A graph-based approach to systematically reconstruct human transcriptional regulatory modules
Abstract
Motivation: A major challenge in studying gene regulation is to systematically reconstruct transcription regulatory modules, which are defined as sets of genes that are regulated by a common set of transcription factors. A commonly used approach for transcription module reconstruction is to derive coexpression clusters from a microarray dataset. However, such results often contain false positives because genes from many transcription modules may be simultaneously perturbed upon a given type of conditions. In this study, we propose and validate that genes, which form a coexpression cluster in multiple microarray datasets across diverse conditions, are more likely to form a transcription module. However, identifying genes coexpressed in a subset of many microarray datasets is not a trivial computational problem. Results: We propose a graph-based data-mining approach to efficiently and systematically identify frequent coexpression clusters.
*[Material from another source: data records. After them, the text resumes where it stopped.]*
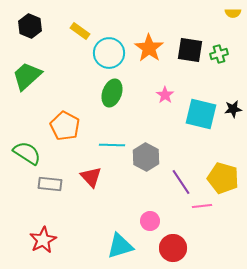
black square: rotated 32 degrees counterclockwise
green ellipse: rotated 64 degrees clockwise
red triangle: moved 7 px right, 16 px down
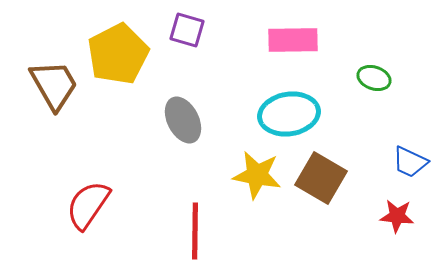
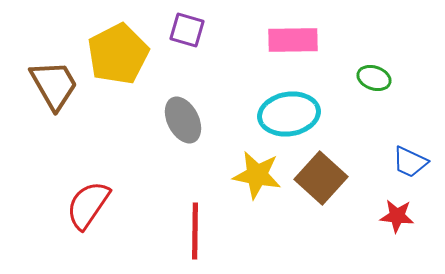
brown square: rotated 12 degrees clockwise
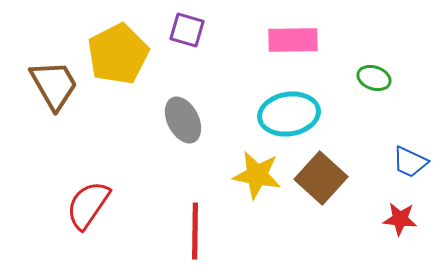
red star: moved 3 px right, 3 px down
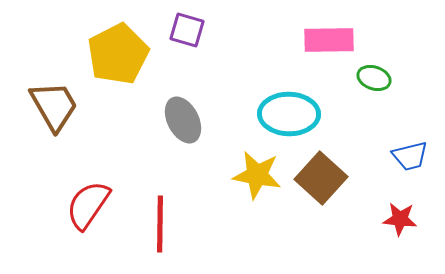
pink rectangle: moved 36 px right
brown trapezoid: moved 21 px down
cyan ellipse: rotated 10 degrees clockwise
blue trapezoid: moved 6 px up; rotated 39 degrees counterclockwise
red line: moved 35 px left, 7 px up
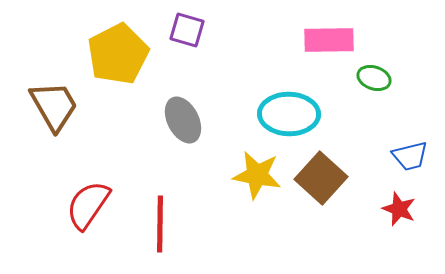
red star: moved 1 px left, 10 px up; rotated 16 degrees clockwise
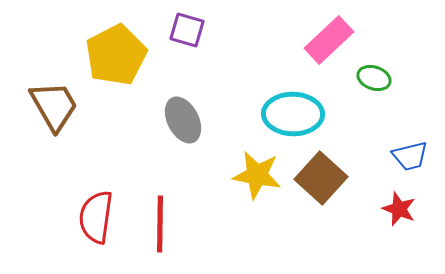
pink rectangle: rotated 42 degrees counterclockwise
yellow pentagon: moved 2 px left, 1 px down
cyan ellipse: moved 4 px right
red semicircle: moved 8 px right, 12 px down; rotated 26 degrees counterclockwise
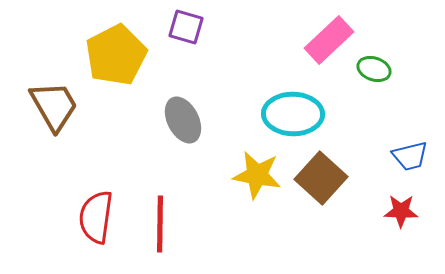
purple square: moved 1 px left, 3 px up
green ellipse: moved 9 px up
red star: moved 2 px right, 2 px down; rotated 20 degrees counterclockwise
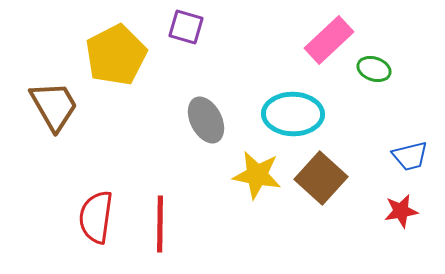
gray ellipse: moved 23 px right
red star: rotated 12 degrees counterclockwise
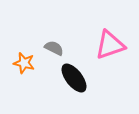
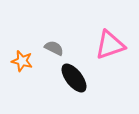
orange star: moved 2 px left, 2 px up
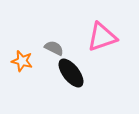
pink triangle: moved 8 px left, 8 px up
black ellipse: moved 3 px left, 5 px up
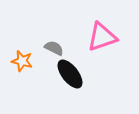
black ellipse: moved 1 px left, 1 px down
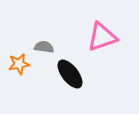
gray semicircle: moved 10 px left, 1 px up; rotated 18 degrees counterclockwise
orange star: moved 3 px left, 3 px down; rotated 25 degrees counterclockwise
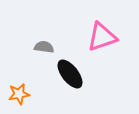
orange star: moved 30 px down
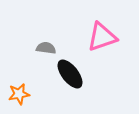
gray semicircle: moved 2 px right, 1 px down
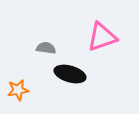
black ellipse: rotated 36 degrees counterclockwise
orange star: moved 1 px left, 4 px up
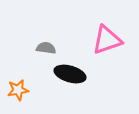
pink triangle: moved 5 px right, 3 px down
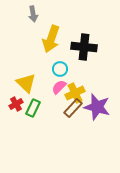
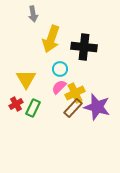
yellow triangle: moved 4 px up; rotated 15 degrees clockwise
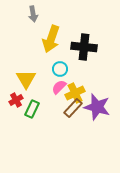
red cross: moved 4 px up
green rectangle: moved 1 px left, 1 px down
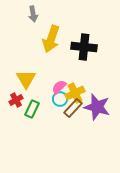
cyan circle: moved 30 px down
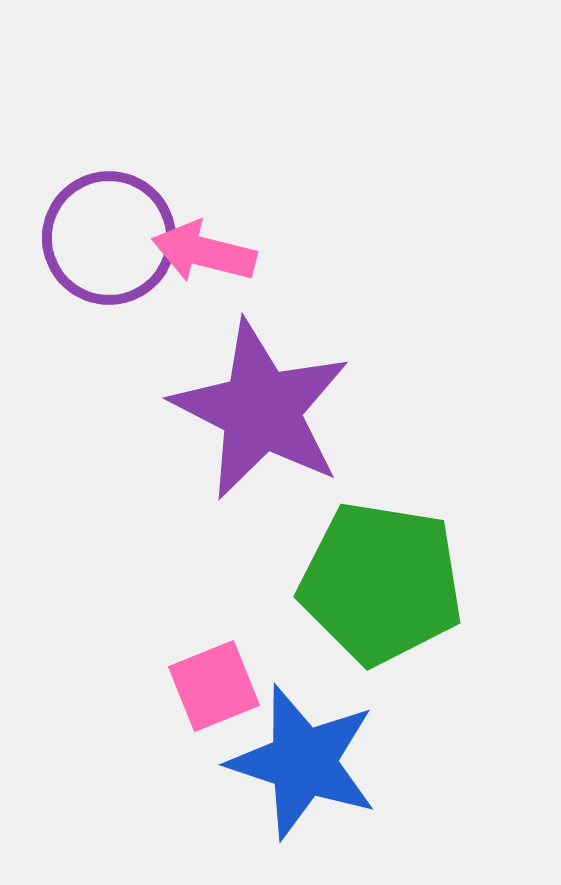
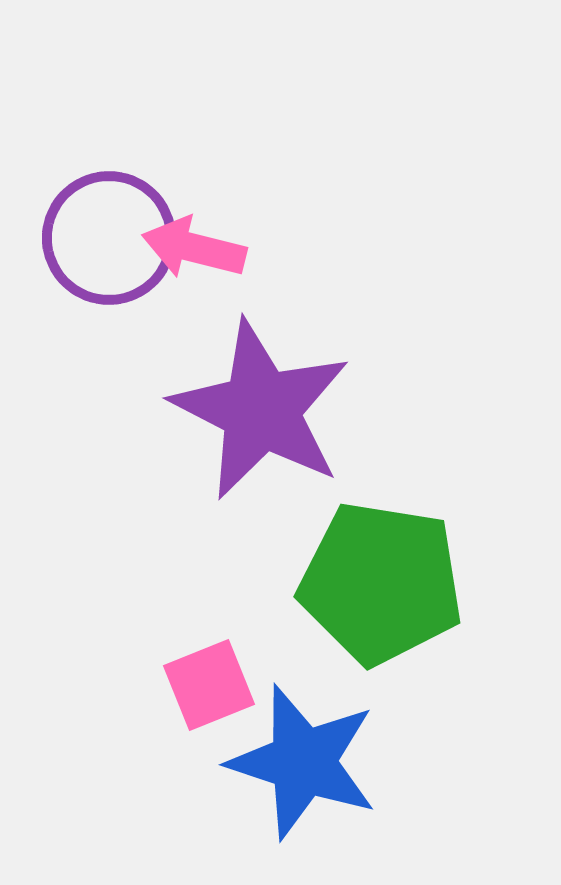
pink arrow: moved 10 px left, 4 px up
pink square: moved 5 px left, 1 px up
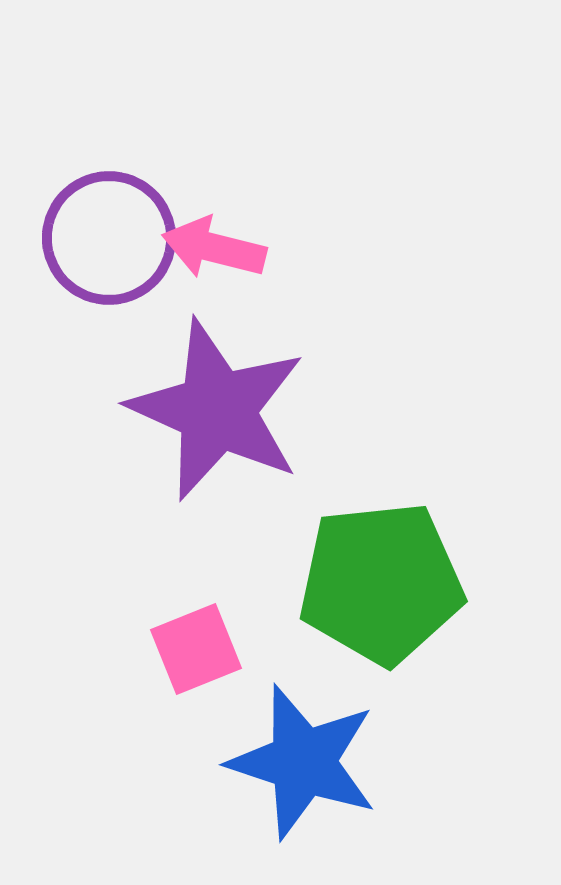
pink arrow: moved 20 px right
purple star: moved 44 px left; rotated 3 degrees counterclockwise
green pentagon: rotated 15 degrees counterclockwise
pink square: moved 13 px left, 36 px up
Given m microarray datasets, we model each microarray dataset as a coexpression graph, and search for vertex sets which are frequently densely connected across [θm] datasets (0 ≤ θ ≤ 1). For this novel graph-mining problem, we designed two techniques to narrow down the search space: (1) partition the input graphs into (overlapping) groups sharing common properties; (2) summarize the vertex neighbor information from the partitioned datasets onto the 'Neighbor Association Summary Graph's for effective mining. We applied our method to 105 human microarray datasets, and identified a large number of potential transcription modules, activated under different subsets of conditions. Validation by ChIP-chip data demonstrated that the likelihood of a coexpression cluster being a transcription module increases significantly with its recurrence. Our method opens a new way to exploit the vast amount of existing microarray data accumulation for gene regulation study. Furthermore, the algorithm is applicable to other biological networks for approximate network module mining. © 2007 The Author(s).